Ekrem Kızıltaş

EKREM KIZILTAŞ

Tarihi 22 Eylül 2021

Teslimiyet mesajları!..

CHP'nin dış ilişkilerinden sorumlu genel başkan yardımcısı e. Büyükelçi Ünal Çeviköz'ün Mavi Vatan'la ilgili açıklamasına bakınca, 'kimden yana?' sorusunu sormamak mümkün değil.

Çeviköz'ün, 'AK Parti'nin Mavi Vatan söyleminin, dış politikayı askerileştirme ve biraz daha agresif bir hale getirmeye yardımcı bir söylem gibi olduğu' şeklindeki sözleri, Yunanlı yetkililerden ödünç alınmış 'gibi'.

'Gibi' vurgusunu, herhalde söyleyeceklerinin vahametini azaltmak için kullanan Çeviköz, '6 millik karasularımızın ötesinde uluslararası hukuk gereği kıta sahanlığı ve ekonomik bölgemiz olup, bunların 200 mile uzandığını' söylüyor ve ilave ediyor:

"Mavi Vatan diye 200 mile kadar uzanan alanı da eğer kendi egemenlik alanınız olarak görürseniz, o zaman biraz saldırgan ve yayılmacı bir algı yaratırsınız."

Yani, 'buralar egemenlik alanı olsa da, Türkiye öyle görmemeli!' demek istiyor, Çeviköz…

Bu sözlerin, Yunanistan'ı ve onun küçücük Meis üzerinden Doğu Akreniz'de ekonomik hakları olduğunu söyleyenleri sevindireceği açık. Milletimizin teveccühü ile bir yerlere gelemeyeceklerini iyi bilenler, Yunanlılara ve onlarla beraber hareket eden dış mihraklara göz kırpıyor 'gibi' yani.

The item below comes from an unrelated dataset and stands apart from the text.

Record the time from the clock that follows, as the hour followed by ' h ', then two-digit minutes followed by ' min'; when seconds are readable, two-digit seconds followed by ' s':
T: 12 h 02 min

Bunu, vaktiyle çok çektiğimiz 'manda' yani güdüm zihniyetinin halen yok olmadığı şeklinde de değerlendirebiliriz. Dışarıdakiler kadar değilse de, 'Türkiye'nin Türkiyelilere bırakılmayacak kadar önemli olduğuna', içerde de inananlar var, maalesef.

Genel başkanları Kılıçdaroğlu'nun, 'Türkiye'ye, bölgeye, Avrupa'ya, en çok da bizim insanımıza' zarar veren(!) dış politikayı 180 derece değiştireceği şeklindeki sözlerine destek vermek niyetiyle söylenmişe benzeyen bu sözlere, 'mecburi CHP'liler' ne der, bilmiyoruz.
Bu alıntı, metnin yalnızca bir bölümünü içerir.